Márcio Bittar define a medida como um “prêmio mínimo” para os proprietários desses municípios. O senador acrescenta ainda que o atual percentual de preservação da Amazônia Legal “não existe em nenhum lugar do mundo e tem um requinte de crueldade”, pois, segundo ele, o proprietário hoje sofre “desapropriação” do próprio terreno por ter de manter a vegetação nativa e ser responsável por ela.
Gravíssima ameaça
Presidente da Frente Parlamentar Ambientalista no Senado, a senadora Eliziane Gama (PSD-MA) tem liderado a oposição ao projeto. Em março, inclusive, a senadora pediu vistas, isto é mais tempo de análise do texto, o que impediu a votação na CCJ na ocasião. “Esse projeto é uma gravíssima ameaça à proteção das áreas florestais da Amazônia e, uma vez aprovado, reduzirá drasticamente a cobertura vegetal nativa”, diz a parlamentar em nota.
“Temos o compromisso de não deixar avançar essa política predatória ambiental. Recorreremos a todos os expedientes regimentais para derrotar essa matéria. Nós acreditamos, sim, em mudanças climáticas e nos importamos com as atuais e futuras gerações. Temos que ter a responsabilidade de frear algo tão nocivo ao Planeta que é o PL. 3334/2023”, complementa Eliziane.

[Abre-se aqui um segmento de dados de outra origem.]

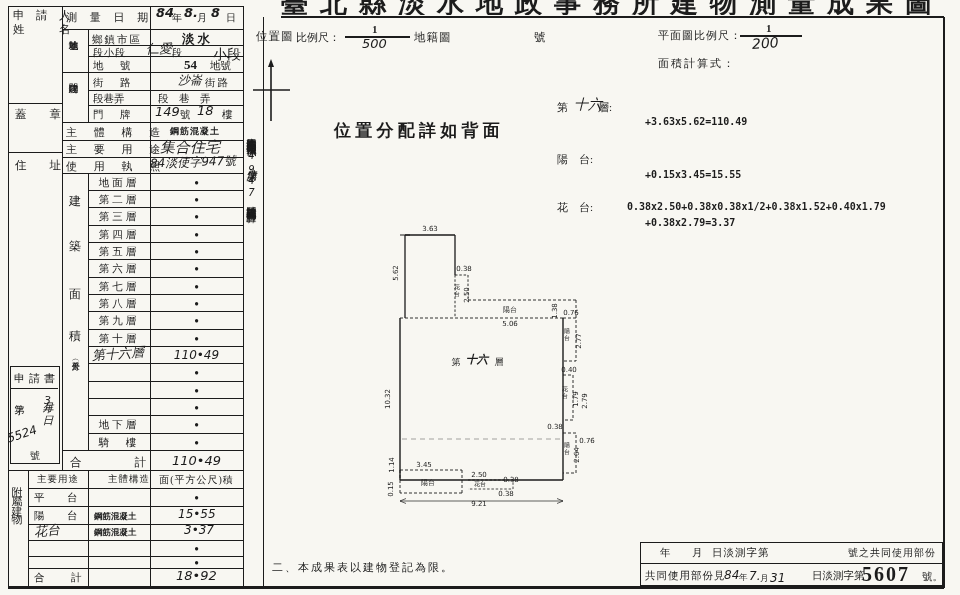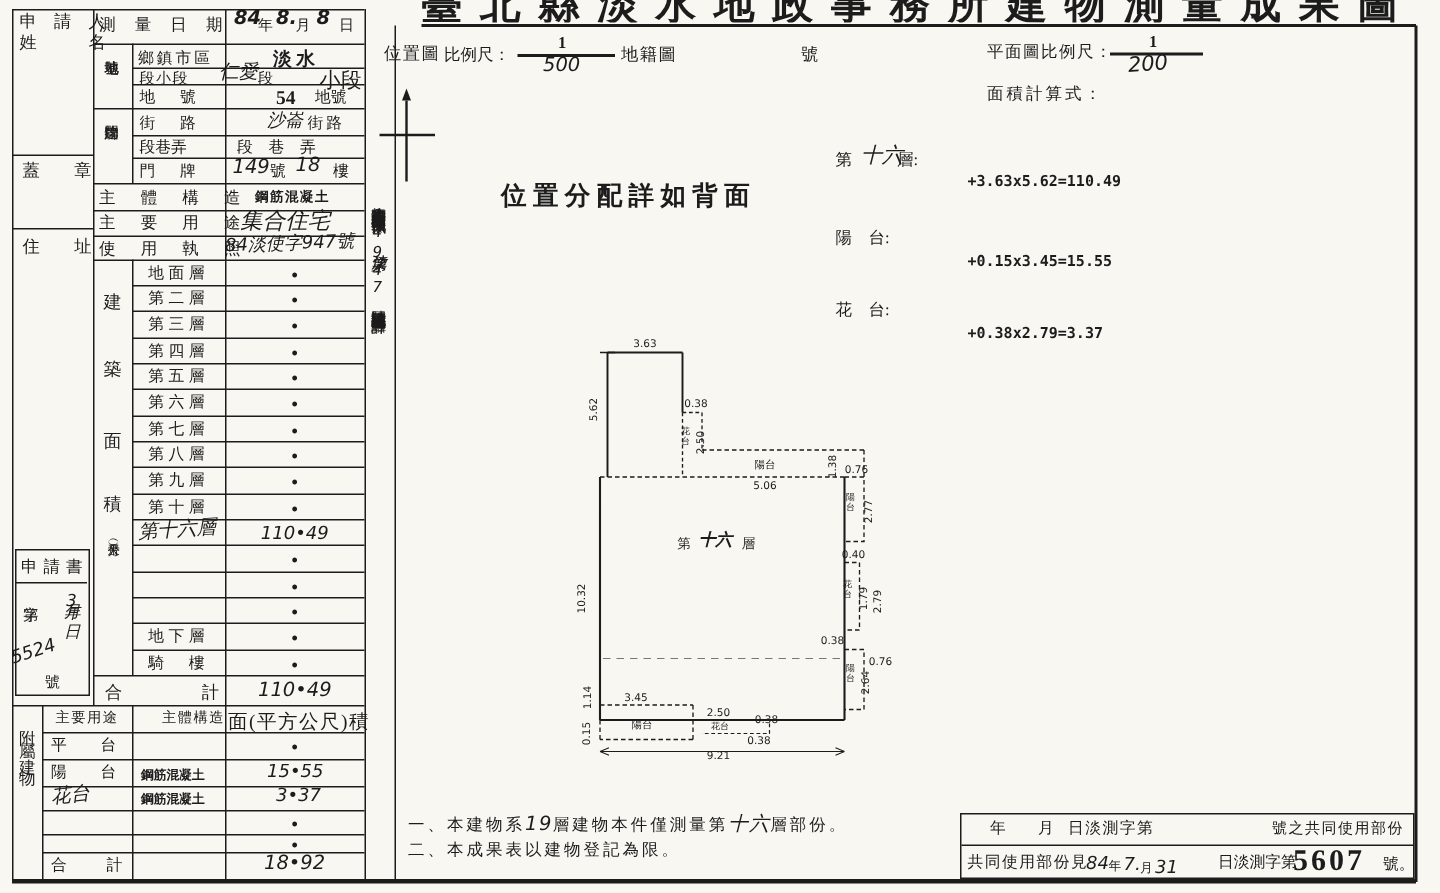"0.38x2.50+0.38x0.38x1/2+0.38x1.52+0.40x1" span.t { html: none -> <span>0.38x2.50+0.38x0.38x1/2+0.38x1.52+0.40x1.79</span> }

O relator do projeto afirma estar preparado para eventualmente debater com os ambientalistas. “Eu estou preparado para o debate com eles, sempre tive. Eu estudo, leio. Por exemplo, a dúvida sobre mudança climática não é de agora, a dúvida é qual o efeito que o homem tem nela”, afirmou Bittar.
O senador também argumenta que as negociações pela aprovação serão de responsabilidade de Jaime Bagattoli. “Ele que tem legitimidade para negociar, como fez com o Contarato, e aceitar alguma emenda que facilite a aprovação do conteúdo principal”, complementa.
Punhalada nas costas
O PL 3334/2023 faz parte do conjunto de 25 projetos de lei e três propostas de emenda à Constituição batizado pelos ambientalistas como “pacote da destruição”, como mostrou o Congresso em Foco. Para Maurício Guetta, consultor jurídico do Instituto Socioambiental (ISA), esse projeto é um dos “mais nocivos” ao clima. Ele argumenta que a Floresta Amazônica é essencial para o combate às mudanças climáticas, e a derrubada contribui diretamente para o aquecimento global. Segundo Maurício, não é condizente no atual momento de sensibilização pela tragédia climática aprovar um projeto que pode ocasionar novos desastres ambientais.

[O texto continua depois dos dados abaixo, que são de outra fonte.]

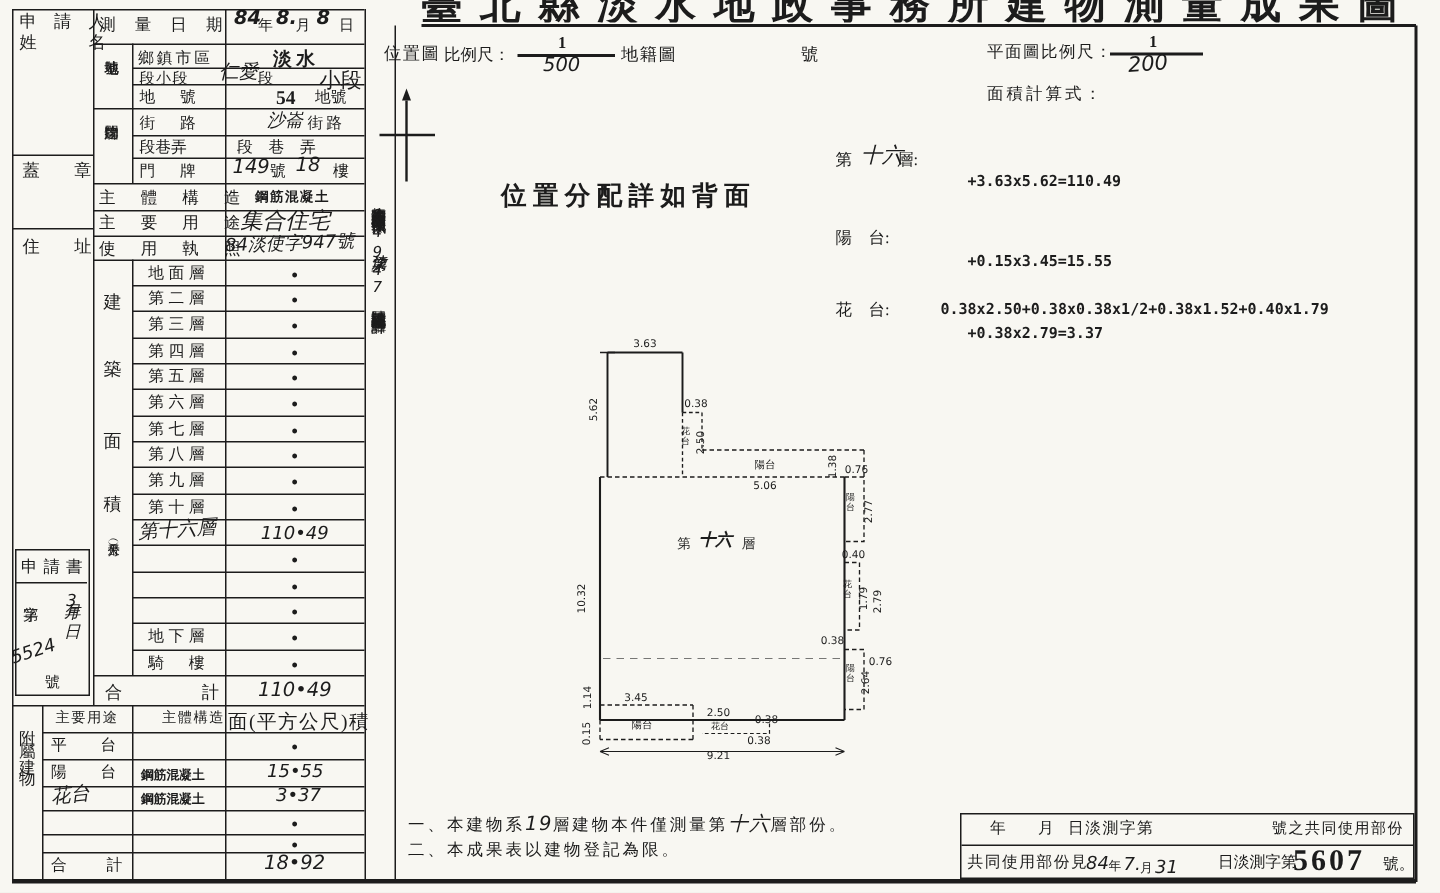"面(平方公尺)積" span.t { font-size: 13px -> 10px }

“As florestas desempenham um papel essencial para o combate às mudanças climáticas. Se o Senado insistir em avançar com esse projeto, os senadores estarão dando uma punhalada nas costas do povo do Rio Grande do Sul e de todo o Brasil que está sensibilizado com uma tragédia climática, sendo que este é, sem dúvida alguma, um dos projetos mais nocivos ao clima que nós temos em tramitação no Congresso Nacional porque atinge o coração da Proteção Ambiental no Brasil e no mundo que é Amazônia.”
Pela tramitação, o projeto está dispensado de ser analisado pelo plenário e poderá ser enviado à Câmara caso passe pela CCJ e pela Comissão de Meio Ambiente. O texto só será submetido à análise dos 81 senadores se houver recurso assinado por nove parlamentares.